Trecho fornecido>

####################

O papel do STF e do Judiciário
A relação de Messias com a Corte é marcada por uma dualidade: críticas ao passado e defesa da instituição no presente.
- Críticas históricas: Messias reconhece que, entre 2012 e 2018, a esquerda criticou duramente o STF por um suposto "conservadorismo e autoritarismo", apontando uma atuação partidarizada que teria prejudicado o PT e os movimentos sociais (citando a prisão de Lula).
- Defesa da Instituição: Contudo, ele avalia que a autoridade do STF foi posteriormente atacada por "movimentos autoritários" (bolsonarismo).
- Atuação recente: O indicado elogia a Corte por ter estancado o que chama de "abusos da Lava Jato" e por ter agido como barreira contra ameaças golpistas.
- Judicialização da política: Messias prevê que o STF continuará tendo protagonismo central, dado que a polarização ideológica tende a levar as grandes questões nacionais para decisão no Judiciário.
Big Techs, redes sociais e desinformação
Um dos pontos de destaque em seu pensamento é a visão crítica sobre as grandes empresas de tecnologia.
- Monopólios digitais: Messias classifica empresas como Google, Meta (Facebook/Instagram) e X (antigo Twitter) como monopólios que impedem a competição econômica.
- Poder político das plataformas: Ele argumenta que essas empresas usam seus vastos recursos para financiar estratégias políticas e manter posições privilegiadas.
- Desinformação como arma: O autor afirma que a internet reduziu o custo da mentira como arma política, impulsionada por algoritmos que favorecem o viés de confirmação e a polarização.
- Necessidade de regulação: Defende iniciativas globais de regulação para combater a concentração econômica e o "vale-tudo" na internet.
Advocacia-geral da União e "sociedade de risco"
O trabalho acadêmico de Messias, intitulado "O Centro do Governo e a AGU: estratégias de desenvolvimento do Brasil na sociedade de risco global", foca no papel estratégico da advocacia pública.
- Sociedade de risco: Utilizando o conceito do sociólogo Ulrich Beck, ele refere-se a ameaças globais como mudanças climáticas, pandemias e desigualdade tecnológica.
- Estado forte: Defende que apenas um Estado forte e bem estruturado juridicamente (via AGU) é capaz de responder a esses desafios modernos e implementar estratégias de desenvolvimento.
- Gestão da pandemia: Critica a gestão do governo Bolsonaro durante a crise da Covid-19, citando os custos sociais e econômicos do "negacionismo ambiental e sanitário".

####################

Dados extraídos>
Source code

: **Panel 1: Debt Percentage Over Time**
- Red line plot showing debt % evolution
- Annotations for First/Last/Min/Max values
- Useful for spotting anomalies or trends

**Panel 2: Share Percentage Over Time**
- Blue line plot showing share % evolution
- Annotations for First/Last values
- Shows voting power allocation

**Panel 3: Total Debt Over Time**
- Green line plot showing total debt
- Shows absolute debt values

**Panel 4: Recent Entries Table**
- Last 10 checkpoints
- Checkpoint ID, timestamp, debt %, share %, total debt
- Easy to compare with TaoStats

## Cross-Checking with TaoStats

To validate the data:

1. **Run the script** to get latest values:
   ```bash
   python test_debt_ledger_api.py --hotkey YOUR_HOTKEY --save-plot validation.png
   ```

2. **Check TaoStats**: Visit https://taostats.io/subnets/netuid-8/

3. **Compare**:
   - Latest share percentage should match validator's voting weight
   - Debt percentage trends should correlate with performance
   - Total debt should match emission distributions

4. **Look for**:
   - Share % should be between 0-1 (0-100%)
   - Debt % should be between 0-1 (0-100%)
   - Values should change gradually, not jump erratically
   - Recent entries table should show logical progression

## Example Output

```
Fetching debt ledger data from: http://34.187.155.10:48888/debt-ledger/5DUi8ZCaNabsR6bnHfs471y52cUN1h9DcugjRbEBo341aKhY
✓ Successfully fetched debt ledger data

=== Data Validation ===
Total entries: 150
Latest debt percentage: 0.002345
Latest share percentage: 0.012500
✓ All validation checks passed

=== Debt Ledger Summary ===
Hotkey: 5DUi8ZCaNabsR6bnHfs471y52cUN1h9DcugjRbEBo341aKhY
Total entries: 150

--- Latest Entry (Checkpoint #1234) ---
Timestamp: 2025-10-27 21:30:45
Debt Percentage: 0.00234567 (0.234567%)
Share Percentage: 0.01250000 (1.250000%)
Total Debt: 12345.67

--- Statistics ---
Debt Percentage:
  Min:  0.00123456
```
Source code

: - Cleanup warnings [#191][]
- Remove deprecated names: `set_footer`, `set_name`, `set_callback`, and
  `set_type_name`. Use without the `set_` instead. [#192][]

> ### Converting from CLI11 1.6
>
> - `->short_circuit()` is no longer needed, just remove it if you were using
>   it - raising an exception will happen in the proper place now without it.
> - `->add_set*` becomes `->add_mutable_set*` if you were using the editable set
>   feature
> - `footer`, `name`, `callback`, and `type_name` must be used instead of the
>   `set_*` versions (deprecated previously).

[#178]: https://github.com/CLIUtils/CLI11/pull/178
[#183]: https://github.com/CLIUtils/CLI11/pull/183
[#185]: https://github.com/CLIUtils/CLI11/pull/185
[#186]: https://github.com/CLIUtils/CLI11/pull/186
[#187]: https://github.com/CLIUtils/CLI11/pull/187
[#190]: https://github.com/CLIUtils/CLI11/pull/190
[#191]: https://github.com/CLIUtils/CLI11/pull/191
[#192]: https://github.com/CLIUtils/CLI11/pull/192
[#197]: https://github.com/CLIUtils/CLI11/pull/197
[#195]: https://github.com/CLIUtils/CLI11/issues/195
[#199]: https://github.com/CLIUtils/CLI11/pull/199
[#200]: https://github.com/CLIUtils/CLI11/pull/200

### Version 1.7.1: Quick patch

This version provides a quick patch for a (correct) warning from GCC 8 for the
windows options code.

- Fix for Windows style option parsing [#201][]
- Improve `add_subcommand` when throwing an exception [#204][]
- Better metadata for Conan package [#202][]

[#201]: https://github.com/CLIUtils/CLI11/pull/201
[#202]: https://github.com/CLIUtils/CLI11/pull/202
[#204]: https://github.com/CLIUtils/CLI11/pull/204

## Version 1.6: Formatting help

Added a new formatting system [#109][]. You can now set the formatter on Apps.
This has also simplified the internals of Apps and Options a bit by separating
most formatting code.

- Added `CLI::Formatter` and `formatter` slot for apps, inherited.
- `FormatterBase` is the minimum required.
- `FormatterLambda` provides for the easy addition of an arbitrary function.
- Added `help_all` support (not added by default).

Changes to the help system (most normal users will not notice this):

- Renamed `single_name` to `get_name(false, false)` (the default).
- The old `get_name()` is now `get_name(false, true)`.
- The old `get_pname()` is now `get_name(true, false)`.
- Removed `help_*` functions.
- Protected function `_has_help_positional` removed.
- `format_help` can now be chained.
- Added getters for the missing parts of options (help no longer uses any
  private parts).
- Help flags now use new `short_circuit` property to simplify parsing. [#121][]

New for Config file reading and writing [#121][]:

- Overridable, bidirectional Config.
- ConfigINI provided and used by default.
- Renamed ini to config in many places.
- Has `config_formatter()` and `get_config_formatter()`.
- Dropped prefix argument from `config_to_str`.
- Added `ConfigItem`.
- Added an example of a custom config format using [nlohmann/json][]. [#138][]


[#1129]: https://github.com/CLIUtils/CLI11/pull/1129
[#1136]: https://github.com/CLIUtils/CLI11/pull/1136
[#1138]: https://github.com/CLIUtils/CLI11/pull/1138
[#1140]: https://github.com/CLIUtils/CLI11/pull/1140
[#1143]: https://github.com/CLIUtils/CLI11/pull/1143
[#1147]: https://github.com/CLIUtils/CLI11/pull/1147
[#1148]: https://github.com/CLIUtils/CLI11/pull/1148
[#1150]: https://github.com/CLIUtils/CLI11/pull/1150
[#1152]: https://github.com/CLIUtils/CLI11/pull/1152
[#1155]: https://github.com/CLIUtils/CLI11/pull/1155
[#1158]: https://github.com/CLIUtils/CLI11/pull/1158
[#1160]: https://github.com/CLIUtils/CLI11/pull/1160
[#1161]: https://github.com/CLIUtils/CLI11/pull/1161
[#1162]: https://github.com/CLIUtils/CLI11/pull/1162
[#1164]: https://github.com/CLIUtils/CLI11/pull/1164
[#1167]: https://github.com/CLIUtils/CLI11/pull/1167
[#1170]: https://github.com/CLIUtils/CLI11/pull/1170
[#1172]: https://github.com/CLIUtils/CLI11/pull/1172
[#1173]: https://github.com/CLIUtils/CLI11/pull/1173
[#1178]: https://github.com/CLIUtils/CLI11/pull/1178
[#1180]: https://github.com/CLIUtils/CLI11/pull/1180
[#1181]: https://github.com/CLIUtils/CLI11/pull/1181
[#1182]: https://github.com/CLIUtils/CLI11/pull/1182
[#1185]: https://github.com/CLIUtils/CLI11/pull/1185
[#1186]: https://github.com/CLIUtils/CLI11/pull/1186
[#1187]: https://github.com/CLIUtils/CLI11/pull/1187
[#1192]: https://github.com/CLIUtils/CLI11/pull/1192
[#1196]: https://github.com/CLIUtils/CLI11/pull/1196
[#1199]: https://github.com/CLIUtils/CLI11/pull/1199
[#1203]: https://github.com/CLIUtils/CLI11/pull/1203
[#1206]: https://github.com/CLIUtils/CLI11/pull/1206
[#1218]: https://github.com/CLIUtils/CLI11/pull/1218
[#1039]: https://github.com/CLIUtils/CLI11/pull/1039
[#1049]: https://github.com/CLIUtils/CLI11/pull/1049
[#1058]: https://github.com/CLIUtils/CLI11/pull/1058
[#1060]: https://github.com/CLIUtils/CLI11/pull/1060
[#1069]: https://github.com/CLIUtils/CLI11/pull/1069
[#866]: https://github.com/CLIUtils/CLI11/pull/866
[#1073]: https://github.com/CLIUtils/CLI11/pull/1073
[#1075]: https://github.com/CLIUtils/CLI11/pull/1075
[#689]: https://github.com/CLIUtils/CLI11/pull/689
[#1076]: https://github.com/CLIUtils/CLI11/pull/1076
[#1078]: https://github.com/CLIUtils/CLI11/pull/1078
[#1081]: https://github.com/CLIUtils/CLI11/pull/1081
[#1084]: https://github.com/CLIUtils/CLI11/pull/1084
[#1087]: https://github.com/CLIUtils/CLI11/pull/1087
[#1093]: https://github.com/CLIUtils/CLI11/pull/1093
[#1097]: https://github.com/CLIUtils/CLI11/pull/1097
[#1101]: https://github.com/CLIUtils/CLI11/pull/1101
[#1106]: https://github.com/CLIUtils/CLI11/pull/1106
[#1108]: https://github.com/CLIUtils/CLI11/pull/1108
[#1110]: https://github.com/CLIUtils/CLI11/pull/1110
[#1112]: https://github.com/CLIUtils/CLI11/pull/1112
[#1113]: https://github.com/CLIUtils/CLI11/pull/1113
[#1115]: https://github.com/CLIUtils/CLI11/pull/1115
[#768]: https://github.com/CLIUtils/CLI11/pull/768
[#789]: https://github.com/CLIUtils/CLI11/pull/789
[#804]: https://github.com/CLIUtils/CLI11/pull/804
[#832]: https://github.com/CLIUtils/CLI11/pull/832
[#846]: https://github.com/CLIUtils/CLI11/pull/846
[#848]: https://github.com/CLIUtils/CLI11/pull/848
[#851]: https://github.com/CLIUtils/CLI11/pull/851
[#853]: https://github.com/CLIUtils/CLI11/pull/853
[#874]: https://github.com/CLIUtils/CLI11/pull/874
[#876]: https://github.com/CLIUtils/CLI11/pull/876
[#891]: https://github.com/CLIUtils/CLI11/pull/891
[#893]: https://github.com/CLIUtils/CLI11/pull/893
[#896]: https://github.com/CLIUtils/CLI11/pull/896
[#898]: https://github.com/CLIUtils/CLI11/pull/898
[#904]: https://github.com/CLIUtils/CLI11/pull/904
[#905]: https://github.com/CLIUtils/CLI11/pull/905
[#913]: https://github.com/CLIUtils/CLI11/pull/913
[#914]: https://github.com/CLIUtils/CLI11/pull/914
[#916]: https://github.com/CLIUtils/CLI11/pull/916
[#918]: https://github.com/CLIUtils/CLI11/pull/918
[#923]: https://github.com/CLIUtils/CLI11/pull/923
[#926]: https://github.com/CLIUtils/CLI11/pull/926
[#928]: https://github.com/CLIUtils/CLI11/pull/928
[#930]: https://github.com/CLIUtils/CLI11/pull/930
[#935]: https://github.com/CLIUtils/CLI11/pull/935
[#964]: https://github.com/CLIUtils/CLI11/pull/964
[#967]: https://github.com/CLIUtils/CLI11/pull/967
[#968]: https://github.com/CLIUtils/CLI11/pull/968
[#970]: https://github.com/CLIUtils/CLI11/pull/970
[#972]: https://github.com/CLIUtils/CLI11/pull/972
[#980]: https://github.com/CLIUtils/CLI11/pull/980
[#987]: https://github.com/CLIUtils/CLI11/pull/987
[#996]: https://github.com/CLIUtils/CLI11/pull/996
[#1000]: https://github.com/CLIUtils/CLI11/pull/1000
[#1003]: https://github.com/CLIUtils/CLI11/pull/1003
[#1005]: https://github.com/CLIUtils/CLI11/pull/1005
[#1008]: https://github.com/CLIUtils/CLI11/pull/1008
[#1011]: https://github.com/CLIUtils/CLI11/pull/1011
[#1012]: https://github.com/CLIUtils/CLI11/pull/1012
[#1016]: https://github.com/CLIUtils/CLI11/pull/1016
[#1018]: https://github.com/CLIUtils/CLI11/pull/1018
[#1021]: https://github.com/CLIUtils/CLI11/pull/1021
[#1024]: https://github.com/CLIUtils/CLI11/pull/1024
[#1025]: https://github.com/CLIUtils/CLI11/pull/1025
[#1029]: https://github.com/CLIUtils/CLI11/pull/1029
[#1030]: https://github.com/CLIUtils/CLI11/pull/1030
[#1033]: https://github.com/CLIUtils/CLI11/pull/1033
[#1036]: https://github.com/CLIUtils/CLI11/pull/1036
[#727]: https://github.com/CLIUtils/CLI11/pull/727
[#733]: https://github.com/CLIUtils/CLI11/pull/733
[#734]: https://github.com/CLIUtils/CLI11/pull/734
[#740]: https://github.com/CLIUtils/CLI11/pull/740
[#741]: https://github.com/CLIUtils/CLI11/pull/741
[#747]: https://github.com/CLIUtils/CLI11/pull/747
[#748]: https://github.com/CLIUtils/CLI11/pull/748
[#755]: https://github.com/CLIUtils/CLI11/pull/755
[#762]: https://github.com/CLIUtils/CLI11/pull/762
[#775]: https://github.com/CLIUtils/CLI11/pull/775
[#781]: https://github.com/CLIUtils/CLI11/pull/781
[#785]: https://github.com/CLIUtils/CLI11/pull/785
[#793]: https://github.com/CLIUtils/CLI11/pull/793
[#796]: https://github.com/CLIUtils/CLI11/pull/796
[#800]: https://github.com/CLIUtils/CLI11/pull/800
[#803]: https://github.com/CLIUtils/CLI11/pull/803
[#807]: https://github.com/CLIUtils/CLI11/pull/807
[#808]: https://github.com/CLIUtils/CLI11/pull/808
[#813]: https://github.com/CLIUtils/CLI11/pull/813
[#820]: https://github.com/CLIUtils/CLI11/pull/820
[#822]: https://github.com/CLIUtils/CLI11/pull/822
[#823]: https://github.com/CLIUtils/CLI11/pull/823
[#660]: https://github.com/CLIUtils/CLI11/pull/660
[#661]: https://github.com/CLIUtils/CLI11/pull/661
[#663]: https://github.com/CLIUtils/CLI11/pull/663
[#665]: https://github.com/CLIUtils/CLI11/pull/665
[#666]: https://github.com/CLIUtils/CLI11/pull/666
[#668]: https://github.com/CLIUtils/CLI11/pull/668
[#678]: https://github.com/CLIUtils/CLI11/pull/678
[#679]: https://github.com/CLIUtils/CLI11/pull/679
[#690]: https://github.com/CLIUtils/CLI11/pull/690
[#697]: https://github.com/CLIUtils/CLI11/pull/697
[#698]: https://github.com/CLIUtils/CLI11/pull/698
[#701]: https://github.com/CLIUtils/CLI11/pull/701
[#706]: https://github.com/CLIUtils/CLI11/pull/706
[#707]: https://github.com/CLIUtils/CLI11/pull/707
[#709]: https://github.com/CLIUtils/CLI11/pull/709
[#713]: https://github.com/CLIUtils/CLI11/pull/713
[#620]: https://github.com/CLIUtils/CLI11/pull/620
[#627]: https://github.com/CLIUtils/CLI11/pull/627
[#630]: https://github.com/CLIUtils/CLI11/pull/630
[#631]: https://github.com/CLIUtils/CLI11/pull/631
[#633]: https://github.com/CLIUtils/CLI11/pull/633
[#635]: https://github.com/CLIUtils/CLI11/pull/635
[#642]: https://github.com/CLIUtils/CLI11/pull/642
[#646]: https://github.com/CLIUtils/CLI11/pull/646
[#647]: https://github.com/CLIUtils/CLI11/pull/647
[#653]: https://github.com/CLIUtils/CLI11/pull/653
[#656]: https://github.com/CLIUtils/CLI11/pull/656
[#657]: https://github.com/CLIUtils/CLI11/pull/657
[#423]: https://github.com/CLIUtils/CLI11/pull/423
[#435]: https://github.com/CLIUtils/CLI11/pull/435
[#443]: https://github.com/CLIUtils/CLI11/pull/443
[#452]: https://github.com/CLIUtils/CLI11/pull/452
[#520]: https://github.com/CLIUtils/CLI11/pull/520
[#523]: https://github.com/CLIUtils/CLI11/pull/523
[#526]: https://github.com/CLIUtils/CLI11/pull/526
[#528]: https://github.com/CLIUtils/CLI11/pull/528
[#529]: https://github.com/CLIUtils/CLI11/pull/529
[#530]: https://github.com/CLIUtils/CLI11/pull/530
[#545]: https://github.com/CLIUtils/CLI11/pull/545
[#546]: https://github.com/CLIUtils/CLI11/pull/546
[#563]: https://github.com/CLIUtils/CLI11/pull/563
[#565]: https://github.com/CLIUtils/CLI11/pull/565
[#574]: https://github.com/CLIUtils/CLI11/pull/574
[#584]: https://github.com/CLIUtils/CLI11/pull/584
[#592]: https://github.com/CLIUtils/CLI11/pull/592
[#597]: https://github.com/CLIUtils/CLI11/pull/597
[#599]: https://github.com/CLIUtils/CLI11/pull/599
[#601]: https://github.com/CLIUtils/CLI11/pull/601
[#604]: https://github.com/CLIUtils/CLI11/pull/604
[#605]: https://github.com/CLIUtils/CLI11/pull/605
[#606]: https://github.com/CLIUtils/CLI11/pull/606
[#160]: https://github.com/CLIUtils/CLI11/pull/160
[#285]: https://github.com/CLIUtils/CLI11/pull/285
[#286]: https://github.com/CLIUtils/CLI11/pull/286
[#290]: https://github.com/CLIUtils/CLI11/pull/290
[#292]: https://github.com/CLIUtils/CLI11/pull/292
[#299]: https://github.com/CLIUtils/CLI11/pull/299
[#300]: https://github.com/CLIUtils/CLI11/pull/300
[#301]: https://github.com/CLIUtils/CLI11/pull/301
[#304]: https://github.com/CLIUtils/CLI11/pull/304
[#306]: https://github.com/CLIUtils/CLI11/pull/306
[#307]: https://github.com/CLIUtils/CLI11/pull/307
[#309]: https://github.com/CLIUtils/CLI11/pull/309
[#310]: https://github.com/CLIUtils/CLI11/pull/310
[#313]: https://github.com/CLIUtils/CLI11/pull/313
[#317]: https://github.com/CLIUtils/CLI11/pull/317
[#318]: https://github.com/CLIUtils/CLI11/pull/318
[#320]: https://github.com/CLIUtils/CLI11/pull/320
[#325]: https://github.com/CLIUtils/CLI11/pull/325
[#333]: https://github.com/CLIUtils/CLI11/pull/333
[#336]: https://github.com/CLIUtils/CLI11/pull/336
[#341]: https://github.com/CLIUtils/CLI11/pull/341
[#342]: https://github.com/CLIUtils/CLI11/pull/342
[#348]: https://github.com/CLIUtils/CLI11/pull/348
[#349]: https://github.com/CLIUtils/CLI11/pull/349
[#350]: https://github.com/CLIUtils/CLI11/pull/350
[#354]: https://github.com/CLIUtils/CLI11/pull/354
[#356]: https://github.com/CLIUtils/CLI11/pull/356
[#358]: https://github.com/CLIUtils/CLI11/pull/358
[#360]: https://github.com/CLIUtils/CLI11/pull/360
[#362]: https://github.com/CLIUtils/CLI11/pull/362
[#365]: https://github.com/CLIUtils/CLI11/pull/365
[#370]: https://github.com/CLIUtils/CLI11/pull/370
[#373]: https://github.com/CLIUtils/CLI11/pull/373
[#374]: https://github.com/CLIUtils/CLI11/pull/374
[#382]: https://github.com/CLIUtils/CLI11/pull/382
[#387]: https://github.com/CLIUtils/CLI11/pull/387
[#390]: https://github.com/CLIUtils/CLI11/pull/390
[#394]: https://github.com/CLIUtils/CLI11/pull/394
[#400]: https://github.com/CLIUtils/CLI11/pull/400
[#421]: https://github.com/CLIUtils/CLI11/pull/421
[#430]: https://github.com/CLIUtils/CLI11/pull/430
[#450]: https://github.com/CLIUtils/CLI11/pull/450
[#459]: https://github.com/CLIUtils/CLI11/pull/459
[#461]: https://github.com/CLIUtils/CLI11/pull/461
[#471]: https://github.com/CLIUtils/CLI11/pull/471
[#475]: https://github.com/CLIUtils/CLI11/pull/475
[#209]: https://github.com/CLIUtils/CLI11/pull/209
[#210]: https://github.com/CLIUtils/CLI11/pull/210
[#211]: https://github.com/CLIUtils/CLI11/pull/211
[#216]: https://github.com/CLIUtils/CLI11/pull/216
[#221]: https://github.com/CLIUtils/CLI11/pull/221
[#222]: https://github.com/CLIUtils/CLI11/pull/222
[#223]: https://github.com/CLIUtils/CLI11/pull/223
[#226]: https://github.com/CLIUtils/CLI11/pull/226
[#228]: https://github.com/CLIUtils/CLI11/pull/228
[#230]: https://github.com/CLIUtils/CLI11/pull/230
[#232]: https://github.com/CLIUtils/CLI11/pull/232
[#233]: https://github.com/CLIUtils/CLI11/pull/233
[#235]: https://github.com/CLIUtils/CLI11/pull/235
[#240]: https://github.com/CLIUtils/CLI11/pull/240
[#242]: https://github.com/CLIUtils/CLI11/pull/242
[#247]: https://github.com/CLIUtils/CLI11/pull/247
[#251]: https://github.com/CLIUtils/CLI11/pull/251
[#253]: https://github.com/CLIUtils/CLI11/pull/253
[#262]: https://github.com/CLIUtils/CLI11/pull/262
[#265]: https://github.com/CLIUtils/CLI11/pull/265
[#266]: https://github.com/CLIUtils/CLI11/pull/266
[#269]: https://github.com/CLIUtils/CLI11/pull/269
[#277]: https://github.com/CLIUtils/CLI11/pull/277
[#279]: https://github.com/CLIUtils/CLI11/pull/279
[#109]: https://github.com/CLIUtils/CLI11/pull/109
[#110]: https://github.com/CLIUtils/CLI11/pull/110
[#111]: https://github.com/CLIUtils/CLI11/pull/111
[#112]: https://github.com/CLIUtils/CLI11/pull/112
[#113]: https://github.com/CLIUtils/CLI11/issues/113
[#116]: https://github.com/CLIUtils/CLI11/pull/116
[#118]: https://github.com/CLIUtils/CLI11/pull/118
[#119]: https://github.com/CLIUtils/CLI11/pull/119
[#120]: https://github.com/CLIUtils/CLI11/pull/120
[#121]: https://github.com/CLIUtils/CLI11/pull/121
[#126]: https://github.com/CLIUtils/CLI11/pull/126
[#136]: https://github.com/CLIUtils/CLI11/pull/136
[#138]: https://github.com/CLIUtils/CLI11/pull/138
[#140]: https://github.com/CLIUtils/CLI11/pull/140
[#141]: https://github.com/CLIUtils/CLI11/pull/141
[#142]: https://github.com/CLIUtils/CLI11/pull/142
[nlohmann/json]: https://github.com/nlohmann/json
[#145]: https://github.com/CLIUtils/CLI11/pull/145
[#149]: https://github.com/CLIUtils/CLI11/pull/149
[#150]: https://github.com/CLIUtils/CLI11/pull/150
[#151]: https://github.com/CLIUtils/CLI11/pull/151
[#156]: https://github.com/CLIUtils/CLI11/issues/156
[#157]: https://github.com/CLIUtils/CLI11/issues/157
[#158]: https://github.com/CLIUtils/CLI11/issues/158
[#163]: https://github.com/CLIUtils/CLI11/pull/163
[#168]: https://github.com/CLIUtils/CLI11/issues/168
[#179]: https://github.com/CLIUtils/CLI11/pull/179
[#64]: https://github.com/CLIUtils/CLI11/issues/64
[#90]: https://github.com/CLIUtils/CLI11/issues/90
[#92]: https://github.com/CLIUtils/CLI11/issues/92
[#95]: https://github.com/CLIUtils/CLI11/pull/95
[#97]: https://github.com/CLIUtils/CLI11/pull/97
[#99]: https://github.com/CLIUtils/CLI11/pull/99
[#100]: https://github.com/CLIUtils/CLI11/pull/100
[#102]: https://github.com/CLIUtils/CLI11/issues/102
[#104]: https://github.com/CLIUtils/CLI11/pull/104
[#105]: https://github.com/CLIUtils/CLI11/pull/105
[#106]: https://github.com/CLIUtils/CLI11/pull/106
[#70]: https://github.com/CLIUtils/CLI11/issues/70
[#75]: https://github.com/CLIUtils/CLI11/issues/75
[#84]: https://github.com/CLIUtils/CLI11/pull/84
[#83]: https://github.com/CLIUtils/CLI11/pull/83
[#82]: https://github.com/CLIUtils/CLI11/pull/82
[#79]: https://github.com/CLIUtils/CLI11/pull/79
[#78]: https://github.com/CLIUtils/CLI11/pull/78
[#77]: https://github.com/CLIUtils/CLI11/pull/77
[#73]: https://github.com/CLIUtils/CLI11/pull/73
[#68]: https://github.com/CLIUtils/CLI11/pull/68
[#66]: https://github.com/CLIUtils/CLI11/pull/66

####################

Explore o material>
1. Segundo o trecho sobre Messias, de qual sociólogo vem o conceito de "sociedade de risco" usado em seu trabalho acadêmico?
2. Transcreva do trecho sobre Messias tudo o que vai desde "- Críticas históricas: Messias" até "prisão de Lula).", sem alterar nada.
Baseie-se somente no trecho fornecido, sem consultar as entradas.

Resultados das tarefas>
1. Do sociólogo Ulrich Beck.

2.
- Críticas históricas: Messias reconhece que, entre 2012 e 2018, a esquerda criticou duramente o STF por um suposto "conservadorismo e autoritarismo", apontando uma atuação partidarizada que teria prejudicado o PT e os movimentos sociais (citando a prisão de Lula).